With Portugal locked in a bitter wrangle over plans to start oil and gas exploration throughout the country, the president of fuel entity ENMC has been elected chairman of ACOMES, the annual coordinating meeting of entity stockholders, which met in Cyprus last week.
Paulo Carmona – called to parliament earlier this month to explain the signing of ‘suspect contracts’ for onshore drilling in the Algarve – clinched this new position thanks to his “good management practices of strategic reserves”, says ENMC’s website, also citing Carmona’s international reputation within the sector.
ACOMES describes itself as “a meeting of European, Asian and American compulsory stockpiling organisations and agencies for discussing and comparing practical aspects of compulsory stockpiling”.

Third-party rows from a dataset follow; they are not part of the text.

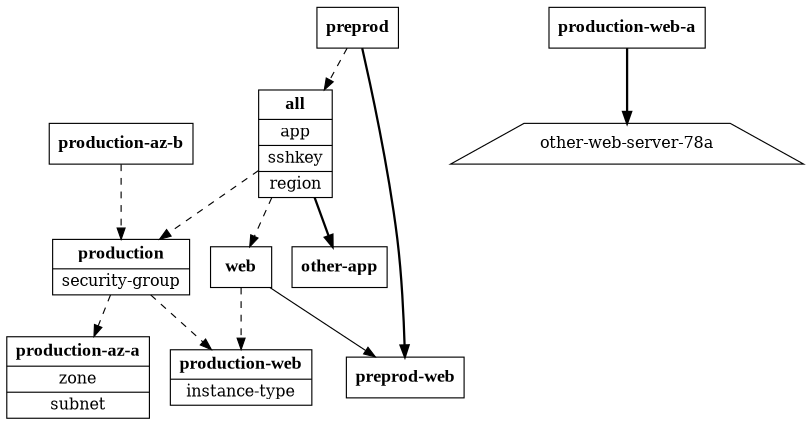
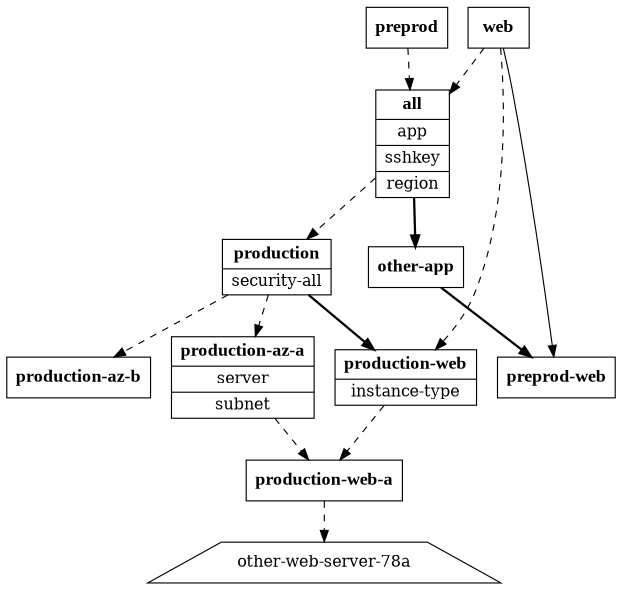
  digraph {
    node [shape=record]
    edge [style=dashed]
    n1 [label=<{<font face="Times New Roman, Bold" point-size="16">all</font>|app|sshkey|region}>]
-   n2 [label=<{<font face="Times New Roman, Bold" point-size="16">production</font>|security-group}>]
+   n2 [label=<{<font face="Times New Roman, Bold" point-size="16">production</font>|security-all}>]
    n3 [label=<<font face="Times New Roman, Bold" point-size="16">web</font>>]
    n4 [label=<<font face="Times New Roman, Bold" point-size="16">other-app</font>>]
-   n5 [label=<{<font face="Times New Roman, Bold" point-size="16">production-az-a</font>|zone|subnet}>]
+   n5 [label=<{<font face="Times New Roman, Bold" point-size="16">production-az-a</font>|server|subnet}>]
    n6 [label=<<font face="Times New Roman, Bold" point-size="16">production-az-b</font>>]
    n7 [label=<{<font face="Times New Roman, Bold" point-size="16">production-web</font>|instance-type}>]
    n8 [label=<<font face="Times New Roman, Bold" point-size="16">preprod</font>>]
    n9 [label=<<font face="Times New Roman, Bold" point-size="16">preprod-web</font>>]
    n10 [label=<<font face="Times New Roman, Bold" point-size="16">production-web-a</font>>]
    n11 [label="other-web-server-78a" shape=trapezium]
    n1 -> n2
-   n1 -> n3
+   n3 -> n1
    n1 -> n4 [style=bold]
    n2 -> n5
-   n6 -> n2
-   n2 -> n7
+   n2 -> n6
+   n2 -> n7 [style=bold]
    n3 -> n7
    n3 -> n9 [style=solid]
+   n5 -> n10
+   n7 -> n10
    n8 -> n1
-   n8 -> n9 [style=bold]
-   n10 -> n11 [style=bold]
+   n4 -> n9 [style=bold]
+   n10 -> n11
  }
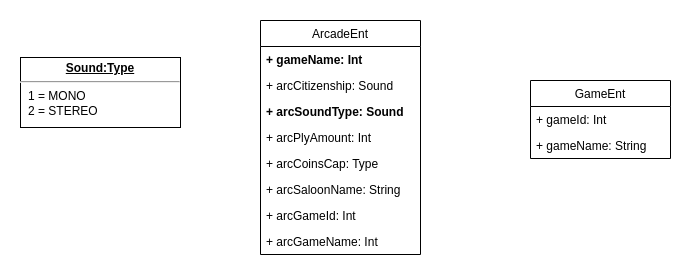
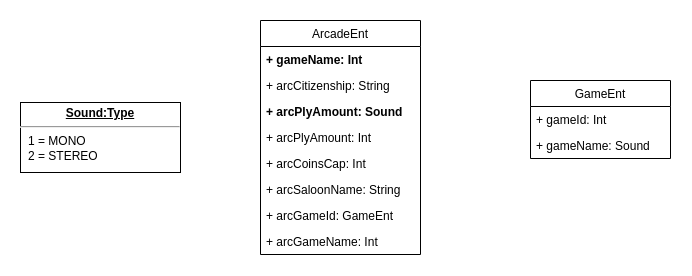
  <mxCell id="0" />
  <mxCell id="1" parent="0" />
  <mxCell id="2" value="ArcadeEnt" style="swimlane;fontStyle=0;childLayout=stackLayout;horizontal=1;startSize=26;fillColor=none;horizontalStack=0;resizeParent=1;resizeParentMax=0;resizeLast=0;collapsible=1;marginBottom=0;" vertex="1" parent="1"><mxGeometry x="260" y="20" width="160" height="234" as="geometry" /></mxCell>
  <mxCell id="3" value="+ gameName: Int" style="text;strokeColor=none;fillColor=none;align=left;verticalAlign=top;spacingLeft=4;spacingRight=4;overflow=hidden;rotatable=0;points=[[0,0.5],[1,0.5]];portConstraint=eastwest;fontStyle=1" vertex="1" parent="2"><mxGeometry y="26" width="160" height="26" as="geometry" /></mxCell>
- <mxCell id="4" value="+ arcCitizenship: Sound" style="text;strokeColor=none;fillColor=none;align=left;verticalAlign=top;spacingLeft=4;spacingRight=4;overflow=hidden;rotatable=0;points=[[0,0.5],[1,0.5]];portConstraint=eastwest;" vertex="1" parent="2"><mxGeometry y="52" width="160" height="26" as="geometry" /></mxCell>
- <mxCell id="5" value="+ arcSoundType: Sound" style="text;strokeColor=none;fillColor=none;align=left;verticalAlign=top;spacingLeft=4;spacingRight=4;overflow=hidden;rotatable=0;points=[[0,0.5],[1,0.5]];portConstraint=eastwest;fontStyle=1" vertex="1" parent="2"><mxGeometry y="78" width="160" height="26" as="geometry" /></mxCell>
+ <mxCell id="4" value="+ arcCitizenship: String" style="text;strokeColor=none;fillColor=none;align=left;verticalAlign=top;spacingLeft=4;spacingRight=4;overflow=hidden;rotatable=0;points=[[0,0.5],[1,0.5]];portConstraint=eastwest;" vertex="1" parent="2"><mxGeometry y="52" width="160" height="26" as="geometry" /></mxCell>
+ <mxCell id="5" value="+ arcPlyAmount: Sound" style="text;strokeColor=none;fillColor=none;align=left;verticalAlign=top;spacingLeft=4;spacingRight=4;overflow=hidden;rotatable=0;points=[[0,0.5],[1,0.5]];portConstraint=eastwest;fontStyle=1" vertex="1" parent="2"><mxGeometry y="78" width="160" height="26" as="geometry" /></mxCell>
  <mxCell id="6" value="+ arcPlyAmount: Int" style="text;strokeColor=none;fillColor=none;align=left;verticalAlign=top;spacingLeft=4;spacingRight=4;overflow=hidden;rotatable=0;points=[[0,0.5],[1,0.5]];portConstraint=eastwest;" vertex="1" parent="2"><mxGeometry y="104" width="160" height="26" as="geometry" /></mxCell>
- <mxCell id="7" value="+ arcCoinsCap: Type" style="text;strokeColor=none;fillColor=none;align=left;verticalAlign=top;spacingLeft=4;spacingRight=4;overflow=hidden;rotatable=0;points=[[0,0.5],[1,0.5]];portConstraint=eastwest;" vertex="1" parent="2"><mxGeometry y="130" width="160" height="26" as="geometry" /></mxCell>
+ <mxCell id="7" value="+ arcCoinsCap: Int" style="text;strokeColor=none;fillColor=none;align=left;verticalAlign=top;spacingLeft=4;spacingRight=4;overflow=hidden;rotatable=0;points=[[0,0.5],[1,0.5]];portConstraint=eastwest;" vertex="1" parent="2"><mxGeometry y="130" width="160" height="26" as="geometry" /></mxCell>
  <mxCell id="8" value="+ arcSaloonName: String" style="text;strokeColor=none;fillColor=none;align=left;verticalAlign=top;spacingLeft=4;spacingRight=4;overflow=hidden;rotatable=0;points=[[0,0.5],[1,0.5]];portConstraint=eastwest;" vertex="1" parent="2"><mxGeometry y="156" width="160" height="26" as="geometry" /></mxCell>
- <mxCell id="9" value="+ arcGameId: Int" style="text;strokeColor=none;fillColor=none;align=left;verticalAlign=top;spacingLeft=4;spacingRight=4;overflow=hidden;rotatable=0;points=[[0,0.5],[1,0.5]];portConstraint=eastwest;" vertex="1" parent="2"><mxGeometry y="182" width="160" height="26" as="geometry" /></mxCell>
+ <mxCell id="9" value="+ arcGameId: GameEnt" style="text;strokeColor=none;fillColor=none;align=left;verticalAlign=top;spacingLeft=4;spacingRight=4;overflow=hidden;rotatable=0;points=[[0,0.5],[1,0.5]];portConstraint=eastwest;" vertex="1" parent="2"><mxGeometry y="182" width="160" height="26" as="geometry" /></mxCell>
  <mxCell id="10" value="+ arcGameName: Int" style="text;strokeColor=none;fillColor=none;align=left;verticalAlign=top;spacingLeft=4;spacingRight=4;overflow=hidden;rotatable=0;points=[[0,0.5],[1,0.5]];portConstraint=eastwest;" vertex="1" parent="2"><mxGeometry y="208" width="160" height="26" as="geometry" /></mxCell>
  <mxCell id="11" value="GameEnt" style="swimlane;fontStyle=0;childLayout=stackLayout;horizontal=1;startSize=26;fillColor=none;horizontalStack=0;resizeParent=1;resizeParentMax=0;resizeLast=0;collapsible=1;marginBottom=0;" vertex="1" parent="1"><mxGeometry x="530" y="80" width="140" height="78" as="geometry" /></mxCell>
  <mxCell id="12" value="+ gameId: Int" style="text;strokeColor=none;fillColor=none;align=left;verticalAlign=top;spacingLeft=4;spacingRight=4;overflow=hidden;rotatable=0;points=[[0,0.5],[1,0.5]];portConstraint=eastwest;" vertex="1" parent="11"><mxGeometry y="26" width="140" height="26" as="geometry" /></mxCell>
- <mxCell id="13" value="+ gameName: String" style="text;strokeColor=none;fillColor=none;align=left;verticalAlign=top;spacingLeft=4;spacingRight=4;overflow=hidden;rotatable=0;points=[[0,0.5],[1,0.5]];portConstraint=eastwest;" vertex="1" parent="11"><mxGeometry y="52" width="140" height="26" as="geometry" /></mxCell>
- <mxCell id="14" value="&lt;p style=&quot;margin: 0px ; margin-top: 4px ; text-align: center ; text-decoration: underline&quot;&gt;&lt;b&gt;Sound:Type&lt;/b&gt;&lt;/p&gt;&lt;hr&gt;&lt;p style=&quot;margin: 0px ; margin-left: 8px&quot;&gt;1 = MONO&lt;br&gt;2 = STEREO&lt;br&gt;&lt;/p&gt;" style="verticalAlign=top;align=left;overflow=fill;fontSize=12;fontFamily=Helvetica;html=1;" vertex="1" parent="1"><mxGeometry x="20" y="57" width="160" height="70" as="geometry" /></mxCell>
+ <mxCell id="13" value="+ gameName: Sound" style="text;strokeColor=none;fillColor=none;align=left;verticalAlign=top;spacingLeft=4;spacingRight=4;overflow=hidden;rotatable=0;points=[[0,0.5],[1,0.5]];portConstraint=eastwest;" vertex="1" parent="11"><mxGeometry y="52" width="140" height="26" as="geometry" /></mxCell>
+ <mxCell id="14" value="&lt;p style=&quot;margin: 0px ; margin-top: 4px ; text-align: center ; text-decoration: underline&quot;&gt;&lt;b&gt;Sound:Type&lt;/b&gt;&lt;/p&gt;&lt;hr&gt;&lt;p style=&quot;margin: 0px ; margin-left: 8px&quot;&gt;1 = MONO&lt;br&gt;2 = STEREO&lt;br&gt;&lt;/p&gt;" style="verticalAlign=top;align=left;overflow=fill;fontSize=12;fontFamily=Helvetica;html=1;" vertex="1" parent="1"><mxGeometry x="20" y="102" width="160" height="70" as="geometry" /></mxCell>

To the lay reader, this latest feather in Carmona’s cap has come as a nasty surprise.
Laurinda Seabra, CEO of ASMAA – one of the many organisations at the forefront of opposition to oil and gas exploration in the Algarve and Portugal in general – has posted on her Facebook page: “What next? Paulo Carmona attempts to destroy our economy and our environment and is promoted to Chairman? You have to be kidding….”
Seabra is currently on a ‘roll’ organising protests to recent news that oil drilling is set to start off the coast of Aljezur on July 1 (click here).
A petition set up in a bid to halt the drilling has two weeks left to run, while a human-chain protest is being organised this Saturday in front of Aljezur town hall from 3pm.